Shorthand Phonetics – Music and Film  
Most rock bands are content to live up to a certain set of expectations. This often follows a well-worn pattern: the first album is packed full of punchy material designed to gain maximum attention. By the second album, the emphasis might be on taking things down a gear, with many outfits displaying tendencies of getting introspective and moody. Indonesian band Shorthand Phonetics don't follow any of those rules. They simply focus on producing great, original rock music, whether that's for release through the usual channels, or as the atmospheric backdrop to a film.
Although Shorthand Phonetics are most known for their lo-fi indie guitar sound, they are no strangers to mainstream success. In fact, their film score album 'Score No. 1 (Dream Chase) in A major, Op. 17 for Three Electric Guitars, One Bass Guitar and One Drum Kit', made the number one spot in the 'Top Indonesian Albums of 09', produced by the influential Jakarta Globe newspaper. Never a band to scrimp on the somewhat poetic (indeed outlandish) album titles, this was followed two years later with 'Cantata No. 6 (Assistants of Assistants) in Varying Keys, Op. 25 for Three Electric Guitars, One Bass Guitar, One Drum Kit, One Tenor and Additional Voices Where Appropriate.
In fact, these highly literal descriptions of their album contents is one of Shorthand Phonetics' most instantly recognisable attributes. It conveys a quirky mix of serious intent coupled with a zany sense of humour. But when it comes to actually delivering the goods, the Bandung group is focussed on creating original music that will live on in their listeners' memories (long after most other indie bands have been superseded by the latest hyped-up indie bands).
The defining feature of Shorthand Phonetics is their instantly recognisable guitar sound – or should that be 'three guitars' sound? These are often played in a choppy or 'staccato' style that allows the guitar line to dictate a certain amount of rhythm for any song. This is frequently counterbalanced with a more gentle but insistent strumming, allowing layers of melody to be injected into the piece. As for the rhythm section, very often anything goes, with madcap drumming competing with nihilistic bass lines.
On top of all this, the vocal performances are often dead-pan, or deliberately understated. Shorthand Phonetics are not known for huge, anthemic choruses sung in cod-operatic style. Instead they paint little vignettes that describe the nuances and irritations of everyday life. The equipment used captures this lo-fi technique to perfection, with webcam microphones or a laptop taking the place of the arsenal of marshall stacks that have been the rock band staple for decades.

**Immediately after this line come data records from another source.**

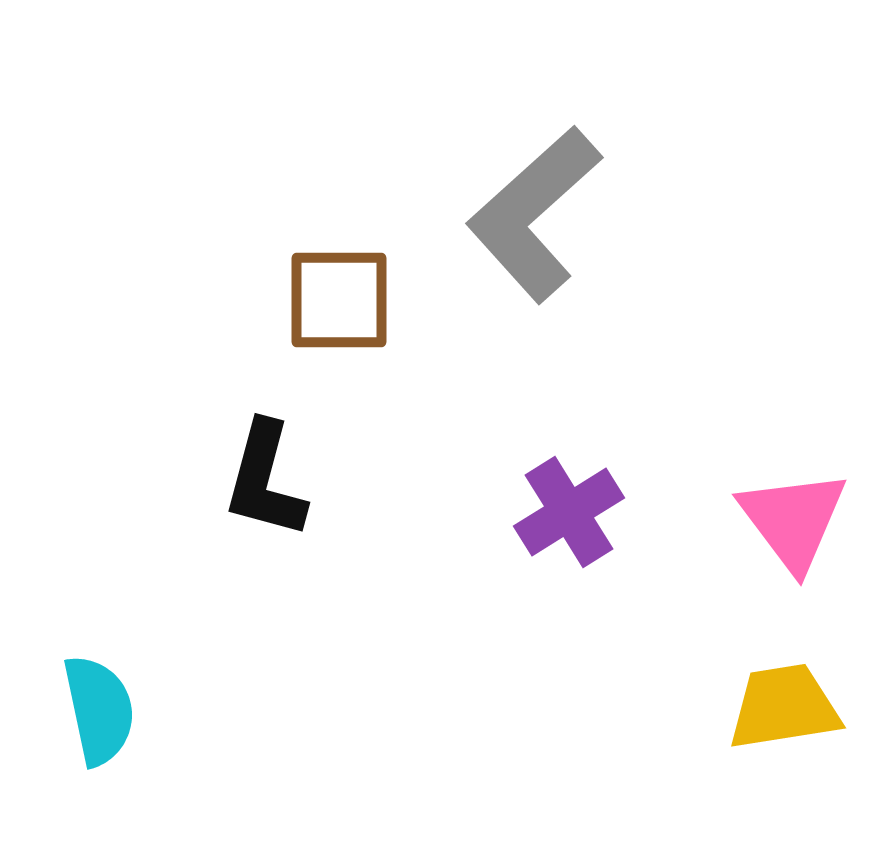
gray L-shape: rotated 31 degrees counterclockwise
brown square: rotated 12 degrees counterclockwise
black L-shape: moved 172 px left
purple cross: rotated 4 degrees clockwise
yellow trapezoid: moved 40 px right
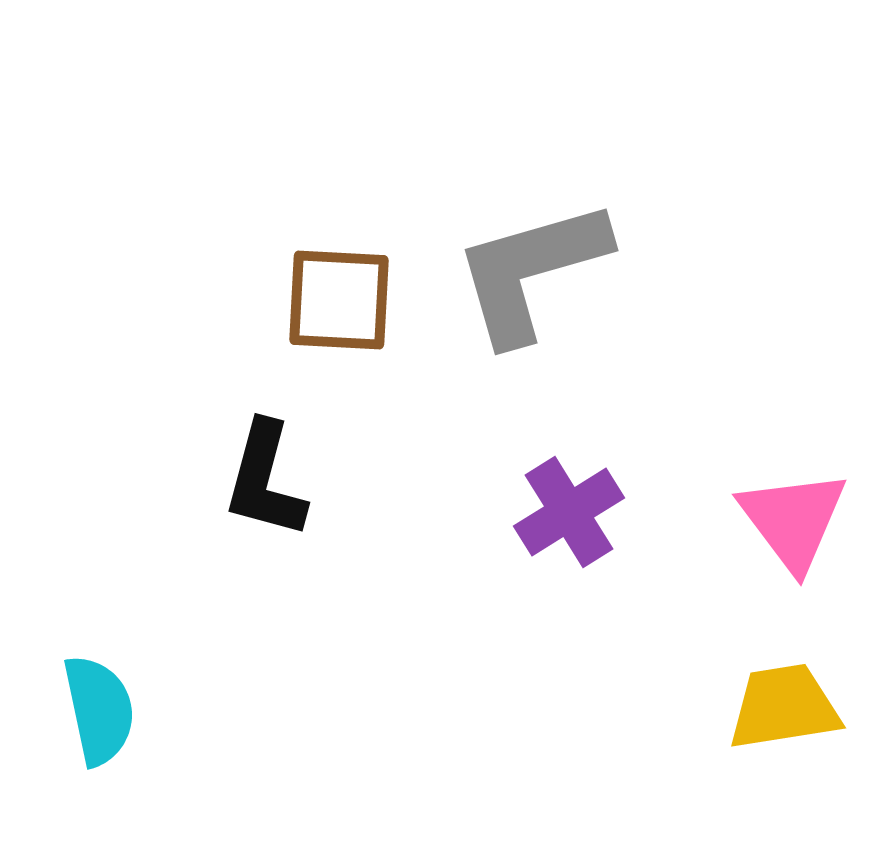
gray L-shape: moved 3 px left, 57 px down; rotated 26 degrees clockwise
brown square: rotated 3 degrees clockwise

The band itself was formery a five-piece, consisting of bassist Alfonsus Tanoto, guitarists Kevin Yapsir and Daniel Sastro, drummer Alvin Lasmana and guitarist, vocalist and programmer Ababi Ashari. Established in 2003 or 2004 (the exact date has been open to debate for a while), they were eventually signed to Yes No Wave Music in 2007. Their debut album was another ditty that didn't exactly roll off the tongue – Fanfiction: From the Seriously Absurd to the Absurdly Serious.
Following the album's release, the bulk of the Shorthand Phonetics departed to pursue academic careers, leaving driving force Ababail Ashari to continue writing material under the band's name.